Hanya saja, membayangkan putri satu-satunya terjun ke dunia yang sama juga bukan mimpi terbesarnya. Rasa khawatir terhadap masa depan Cantika sempat menghantui.

"Ya sempat juga khawatir karena Cantik anak perempuan satu-satunya. Tapi ini sudah pilihan Cantika jadi saya sebagai ibunya hanya berdoa dan mendukung sampai sukses." kata Siti.

 

 

 

 


Doa untuk Cantika

Siti Aisah (biru), ibunda atlet angkat besi Indonesia, Windy Cantika Aisah saat tampil dalam sebuah kejuaraan angkat besi. (Istimewa)

Siti memang tidak kuasa menolak. Apalagi bakat Cantika sudah terlihat saat dia masih anak-anak. Sejak pertama kali diperkenalkan dengan angkat besi yang masih menggunakan barbel dari semen kelas 2 SD, si Eneng-- panggilan akrab Cantika--sudah menunjukkan ketertarikannya. 
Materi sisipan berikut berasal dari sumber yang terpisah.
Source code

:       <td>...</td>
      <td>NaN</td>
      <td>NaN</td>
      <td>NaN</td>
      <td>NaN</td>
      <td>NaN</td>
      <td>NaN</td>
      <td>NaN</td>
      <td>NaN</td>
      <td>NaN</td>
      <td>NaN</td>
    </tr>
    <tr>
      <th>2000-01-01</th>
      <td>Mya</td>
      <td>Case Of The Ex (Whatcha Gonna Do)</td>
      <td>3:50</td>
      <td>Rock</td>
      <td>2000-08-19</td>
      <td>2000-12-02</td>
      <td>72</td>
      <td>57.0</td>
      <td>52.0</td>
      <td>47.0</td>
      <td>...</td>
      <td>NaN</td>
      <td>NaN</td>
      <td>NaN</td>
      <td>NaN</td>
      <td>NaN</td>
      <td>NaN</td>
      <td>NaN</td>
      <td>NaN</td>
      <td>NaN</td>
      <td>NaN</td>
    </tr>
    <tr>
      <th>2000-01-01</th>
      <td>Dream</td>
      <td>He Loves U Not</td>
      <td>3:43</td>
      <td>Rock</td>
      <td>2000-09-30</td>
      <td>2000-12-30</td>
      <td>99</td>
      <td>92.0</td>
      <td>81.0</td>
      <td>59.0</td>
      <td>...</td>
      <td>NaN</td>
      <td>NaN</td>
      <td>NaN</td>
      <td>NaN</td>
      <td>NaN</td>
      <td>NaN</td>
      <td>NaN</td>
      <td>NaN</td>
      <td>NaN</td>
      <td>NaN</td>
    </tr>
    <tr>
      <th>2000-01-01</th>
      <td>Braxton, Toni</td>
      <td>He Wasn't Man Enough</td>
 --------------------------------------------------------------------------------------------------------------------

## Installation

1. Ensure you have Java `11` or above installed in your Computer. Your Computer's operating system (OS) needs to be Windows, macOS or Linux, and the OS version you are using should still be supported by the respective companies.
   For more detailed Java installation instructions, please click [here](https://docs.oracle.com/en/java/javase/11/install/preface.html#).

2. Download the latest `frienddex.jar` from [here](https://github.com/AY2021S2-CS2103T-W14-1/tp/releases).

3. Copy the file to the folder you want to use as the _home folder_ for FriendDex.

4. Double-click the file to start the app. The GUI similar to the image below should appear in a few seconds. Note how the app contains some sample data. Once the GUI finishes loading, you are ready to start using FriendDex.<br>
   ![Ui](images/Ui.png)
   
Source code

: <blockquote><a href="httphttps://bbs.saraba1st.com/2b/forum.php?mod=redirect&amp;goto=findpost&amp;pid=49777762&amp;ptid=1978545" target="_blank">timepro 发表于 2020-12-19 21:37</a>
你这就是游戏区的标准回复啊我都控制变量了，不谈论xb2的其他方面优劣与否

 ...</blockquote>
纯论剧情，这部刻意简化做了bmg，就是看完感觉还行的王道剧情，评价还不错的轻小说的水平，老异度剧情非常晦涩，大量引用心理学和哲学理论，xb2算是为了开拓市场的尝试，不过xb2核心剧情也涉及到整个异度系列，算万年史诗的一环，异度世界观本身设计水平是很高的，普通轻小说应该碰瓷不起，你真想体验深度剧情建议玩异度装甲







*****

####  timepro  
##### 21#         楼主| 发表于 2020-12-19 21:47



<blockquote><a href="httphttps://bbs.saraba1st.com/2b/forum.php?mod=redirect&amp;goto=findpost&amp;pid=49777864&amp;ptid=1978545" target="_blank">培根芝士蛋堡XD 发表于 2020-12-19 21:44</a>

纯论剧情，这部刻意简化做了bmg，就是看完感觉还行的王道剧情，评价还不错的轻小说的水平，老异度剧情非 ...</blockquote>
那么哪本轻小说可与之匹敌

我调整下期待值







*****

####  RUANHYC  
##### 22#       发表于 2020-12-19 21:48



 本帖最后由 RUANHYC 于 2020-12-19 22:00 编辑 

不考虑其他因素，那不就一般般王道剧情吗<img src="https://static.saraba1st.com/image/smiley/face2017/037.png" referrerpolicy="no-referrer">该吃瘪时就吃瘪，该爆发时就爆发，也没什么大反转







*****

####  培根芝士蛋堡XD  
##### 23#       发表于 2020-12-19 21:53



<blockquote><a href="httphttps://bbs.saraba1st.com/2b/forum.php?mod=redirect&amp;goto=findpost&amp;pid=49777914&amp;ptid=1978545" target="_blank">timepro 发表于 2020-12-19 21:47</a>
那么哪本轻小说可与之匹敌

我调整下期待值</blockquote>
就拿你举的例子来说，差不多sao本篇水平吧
Potensinya semakin terlihat jelas saat Cantika mulai memasuki kelas 4 dan 5 SD. Selepas menamatkan sekolah dasar, Cantika kemudian dikirim berlatih ke Pengcab PABBSI yang punya alat lebih lengkap. 

"Dia engga pernah ngeluh. Ulet dan tekun latihannya," kata Siti.

 


Terbayar Lunas

Windy Cantika Aisah saat tampil pada kejuaraan pelajar di Jakarta tahun 2013 (Istimewa)

Perjuangan Siti terbayar lunas. Cantika tumbuh menjadi lifter berbakat. Pada tahun 2019, namanya meroket setelah berhasil mempersembahkan emas bagi Indonesia di SEA Games nomor 49 kg. Di tahun yang sama, Cantika juga sukses merebut perunggu pada Kejuaraan Dunia Junior di Suva. 

Dua tahun berselang, dia merebut emas di nomor yang sama pada Kejuaraan Dunia Junior di Tashkent. Dan puncaknya, Cantika menjadi penyumbang medali pertama bagi Indonesia di ajang Olimpiade Tokyo 2020. Bertanding di kelas 49 kg putri, Cantika merebut perunggu dengan total angkatan 194 kg.

Berkat keberhasilannya ini, Cantika akan mendapat bonus sebesar Rp 1 Miliar dari Kemenpora. Setidaknya penghargaan ini ikut menambah keyakinan akan masa depan putrinya.

"Sekarang semua sudah memadai. Makannya juga sudah bagus. Di mes gizi-nya sudah lengkap tempat latihan sudah bagus. "Potensi ke depannya bagus, tinggal kekurangan yang ada dilatih lagi," kata Siti.

 

 


Siapkan Masakan Kesukaan

Cantika sebenarnya sudah berada di Tanah Air. Hanya saja, anak bontot dari 3 bersaudara itu belum bisa bertemu keluarga karena harus mengikuti prosedur karantina di Jakarta. 

Siti juga belum mengetahui kapan Cantika tiba di rumah mereka di Kampung Babakan, Cianjur, Desa Malasari, Bandung, Jawab Barat. Namun sebagai ibu, Siti sudah tahu harus menyambut dengan apa. 

"Saya akan masak untuk kepulangannya. Tumis kangkung, goreng tempe, ikan asin, cumi cumi itu kesukaan Cantika," kata Siti yang belum tahu kapan putri satu-satunya itu bakal tiba di rumah.